Before meeting Jessica, Lantz spent a life-changing summer with Impact Houston, an urban congregation that serves the desperate and downtrodden.
Their relationship combined his passion for inner-city ministry and her love of working with young people.
“My heart’s desire has always been with youth ministry,” she said.
“It all came together,” Lantz said. “As we were getting to know each other, obviously, your spiritual lives start to connect.”
Even before marrying in December 2004, they prayed about how God would use them as a couple. They contemplated helping plant a church in Miami or joining a homeless ministry in Denver.
Then they learned about the youth minister opening in Las Vegas.
“On our interview out here, we were sitting in a little ice cream parlor right in the middle of Caesars Palace with one of the families … and to our left was this nightclub,” Lantz said. “The music was blaring, and the line was out the door. It was like, ‘Welcome to Las Vegas.’”
BEYOND THE GLITZ
In a city that declares “What Happens in Vegas, Stays in Vegas!” the Howards found it weird at first: The local bowling alley, the movie theater and the food court — everywhere, it seemed — doubled as casinos. “You walk by the slot machines. You walk by alcohol,” Lantz said. “There are casinos everywhere.”
A group from the church enjoys a weekly breakfast buffet at a casino. Church members work at the casinos. As member Jackie Nebeker said, “I just go and do my job and go home. I don’t even think about it like that.”
Beyond the glitz and glamour, the Howards found that Las Vegas is just like any other city: It’s filled with people searching for hope.

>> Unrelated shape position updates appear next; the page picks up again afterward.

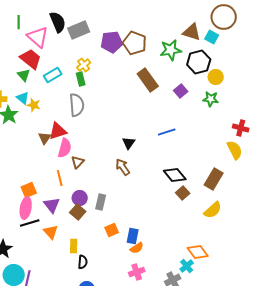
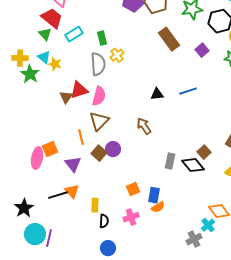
yellow cross: (84, 65) -> (117, 55), moved
black triangle: (129, 143) -> (157, 94), moved, turned 48
pink semicircle: (65, 148) -> (99, 96), moved
brown triangle: (78, 162) -> (99, 121), size x1.5
black diamond: (175, 175) -> (193, 165), moved
purple circle: (80, 198) -> (113, 149), moved
gray rectangle: (101, 202) -> (170, 161), moved
pink ellipse: (26, 208) -> (37, 158), moved
brown square: (78, 212) -> (99, 153), moved
black line: (30, 223) -> (58, 195), moved
pink cross: (137, 272) -> (131, 217), moved

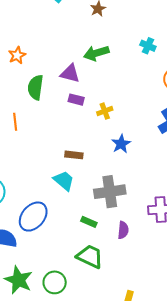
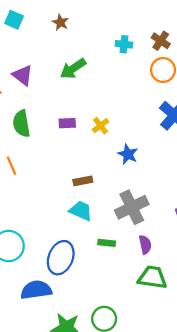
purple triangle: (70, 73) -> (23, 75), moved, turned 40
green rectangle: (89, 222) -> (107, 243), moved
purple semicircle: (123, 230) -> (145, 245), moved
green trapezoid: (90, 256) -> (152, 277), moved

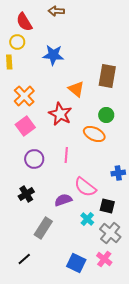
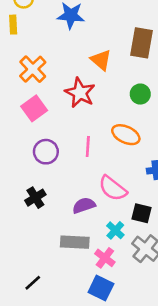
orange ellipse: (94, 134) -> (126, 135), moved
gray rectangle: (43, 228) -> (75, 242), moved, turned 60
pink cross: (104, 259) -> (105, 258), moved

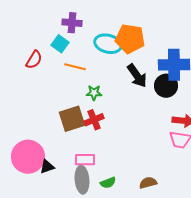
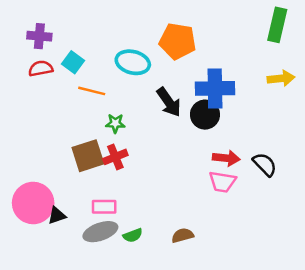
purple cross: (72, 23) -> (39, 36), moved
orange pentagon: (130, 39) -> (178, 41), moved
red semicircle: (34, 60) -> (41, 68), moved, turned -132
gray ellipse: (82, 180) -> (100, 232), turned 76

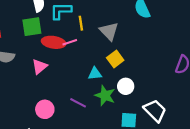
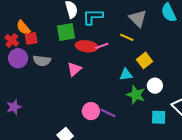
yellow line: (81, 23) -> (127, 37), moved, turned -56
gray triangle: (109, 31) -> (138, 18), moved
purple line: (78, 103) -> (108, 113), moved
pink circle: (45, 109) -> (91, 111), moved

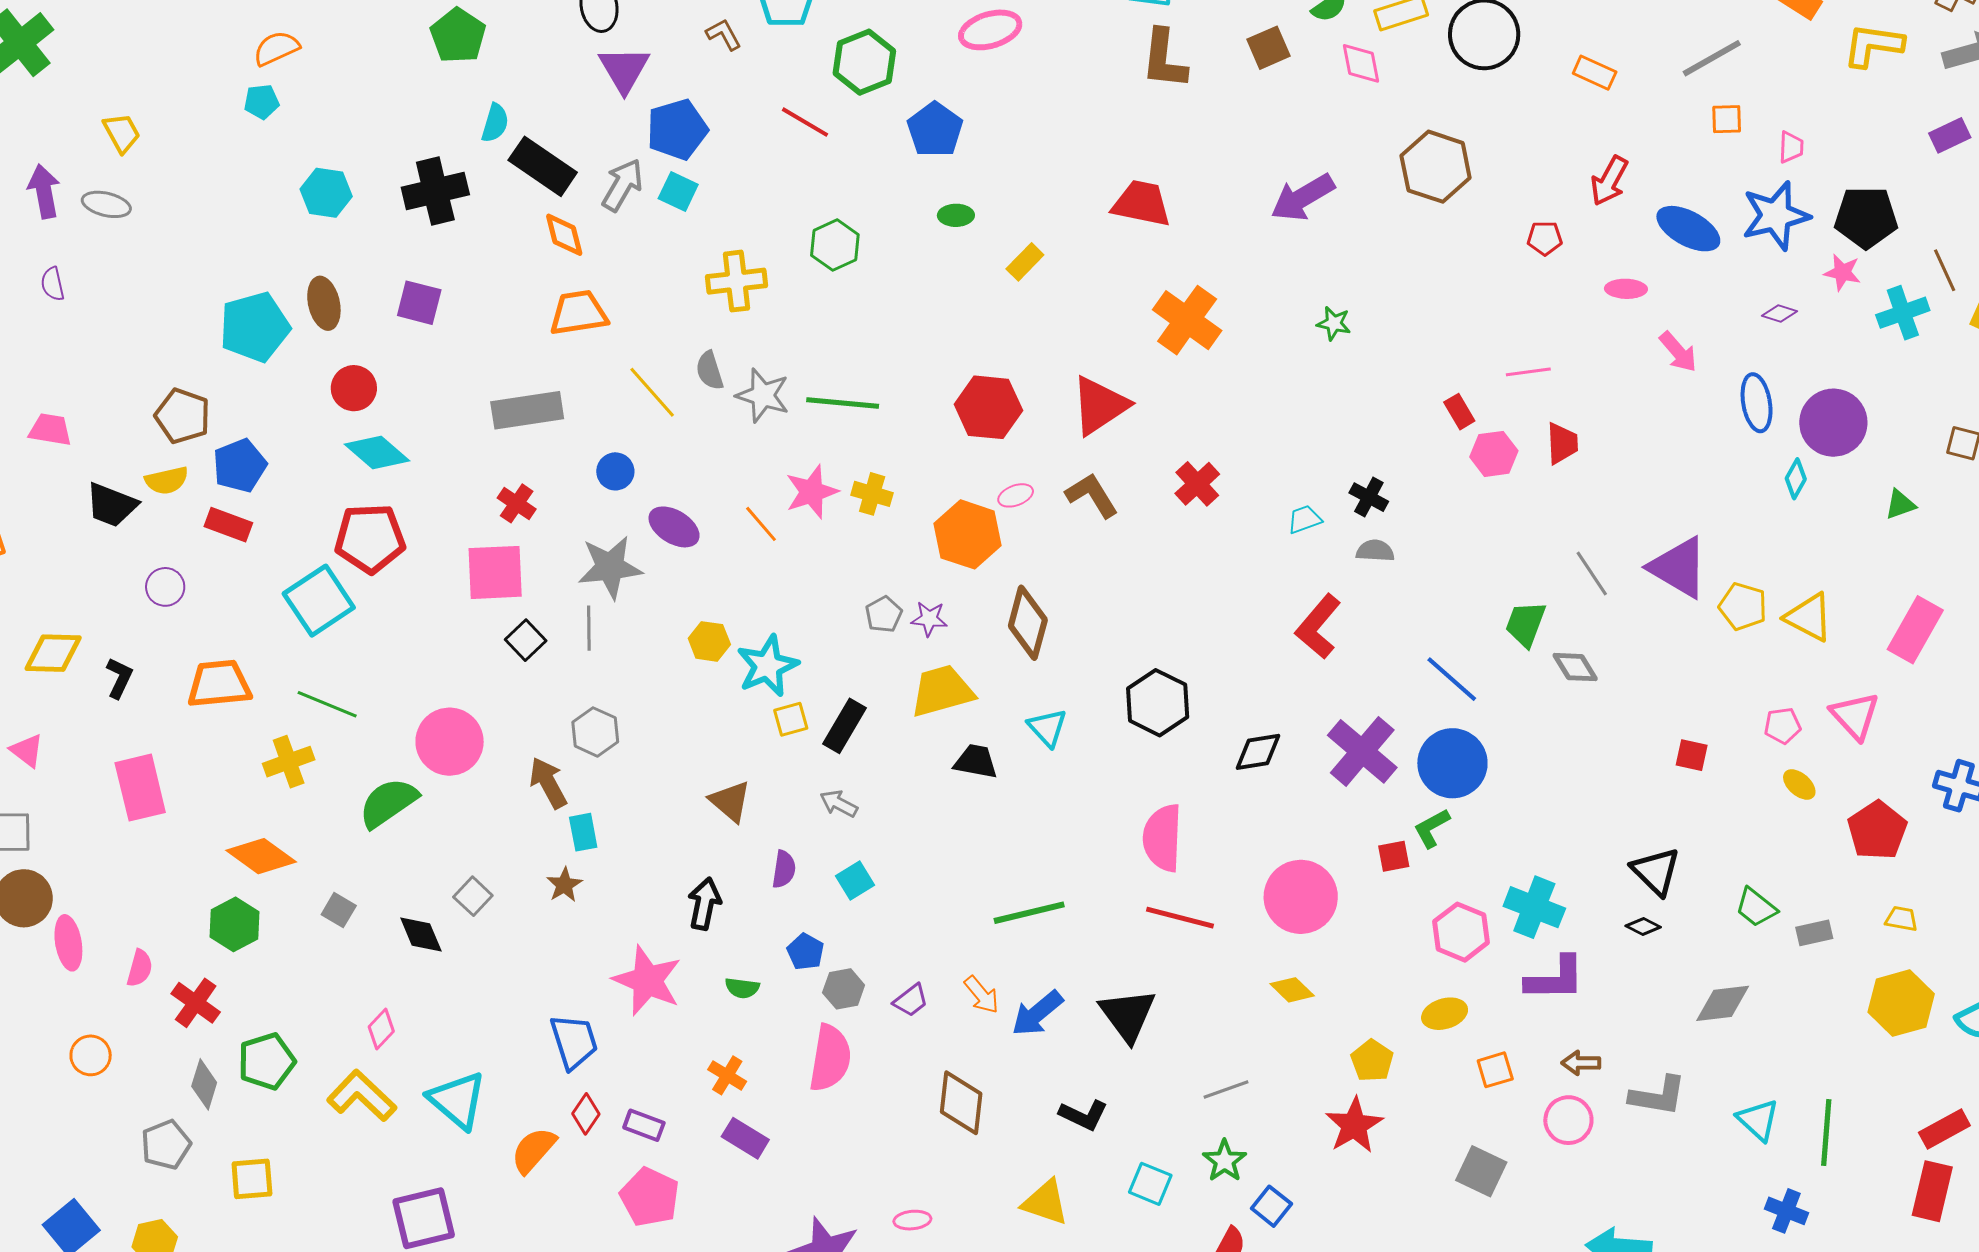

“There really is a need and an urgency for Churches of Christ out here,” Lantz said. “It seems like the nation has a stigma of, ‘Well, we can’t plant churches there.’ I don’t think that’s true.”

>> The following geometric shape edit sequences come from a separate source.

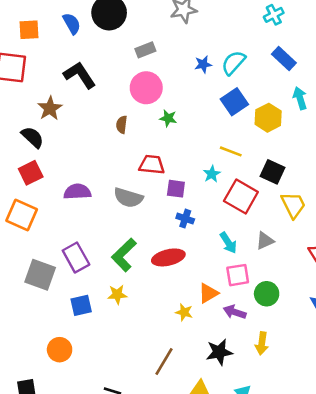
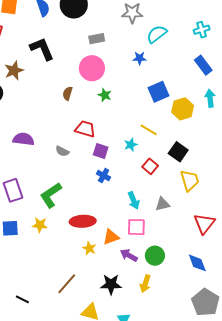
cyan semicircle: (233, 63) -> (157, 34), moved
red square: (241, 196) -> (150, 166), size x0.6
gray semicircle: (128, 198) -> (62, 151), size x0.6
red ellipse: (168, 257) -> (83, 221), moved
green circle: (267, 294) -> (155, 256), moved

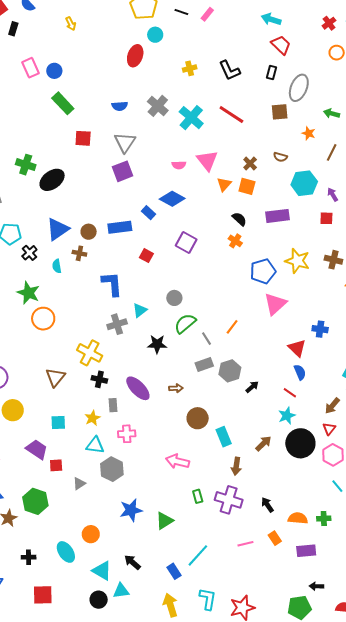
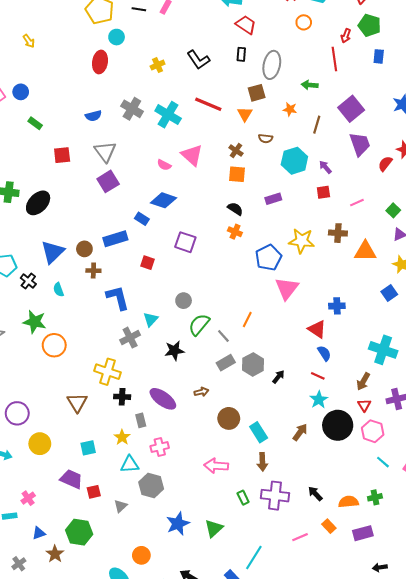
green rectangle: (63, 103) -> (35, 123), size x0.6
pink semicircle: (179, 165) -> (164, 165), turned 40
orange triangle: (224, 184) -> (245, 114), moved
purple rectangle: (278, 216) -> (273, 199), size x0.7
brown cross: (79, 253) -> (93, 271), moved
brown arrow: (236, 466) -> (262, 462), moved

Dave Taylor, a Bright Angel member, said he didn’t comprehend until he moved here that “there was more than just the Strip to Las Vegas.”
“But when you get here, you find that it’s just like any other city,” said Taylor, an engineer. “The difference in Vegas is, sometimes, the sin is a little more visible.
“When you scratch below the surface, you find that people have needs everywhere,” he said. “That’s why I think folks like Lantz and Jessica are so important to a congregation, because they do spend so much time building relationships.”
A youth minister could let the needs overwhelm him, said Harry Palmer, a Bright Angel member. But Palmer said Lantz has focused on small steps. Within a few weeks of moving to Las Vegas, Lantz started taking the youth group to serve in a downtown soup kitchen.
“I normally pass out the soup bowls,” Jessica said. “We have someone who wipes down tables and others washing dishes. A lot of times, we’ll have so many people that Lantz will walk around and visit.”
And build relationships, as he sees it.
As a result of the work at the soup kitchen, Lantz got to know a woman and her husband.
“We were able to study with them, and both of them were baptized,” Jessica said.
Wherever they go — be it the grocery store or a restaurant — the Howards strike up conversations and invite people to church. They know their neighbors by name and have made friends with them. To meet more people, Lantz even started substituting on Fridays at the public middle school where Jessica teaches reading.
For the Howards, it’s all part of making church more than the hour or two members spend in worship on Sunday.
Lantz praised how the congregation has responded. Nebeker, whose son, Grant, 13, is a part of the youth group, recently knitted blankets to give to the homeless shelter. Natalie Beaudette, a first-grader whose family helps with the soup kitchen, organized a toy drive at her school to benefit the needy children.
“I have a heart for our people at church to grow outside of the box because I would say, for the most part … people aren’t very missional and evangelistic,” Lantz said. “I don’t think it’s unique to Las Vegas. I think it’s America.”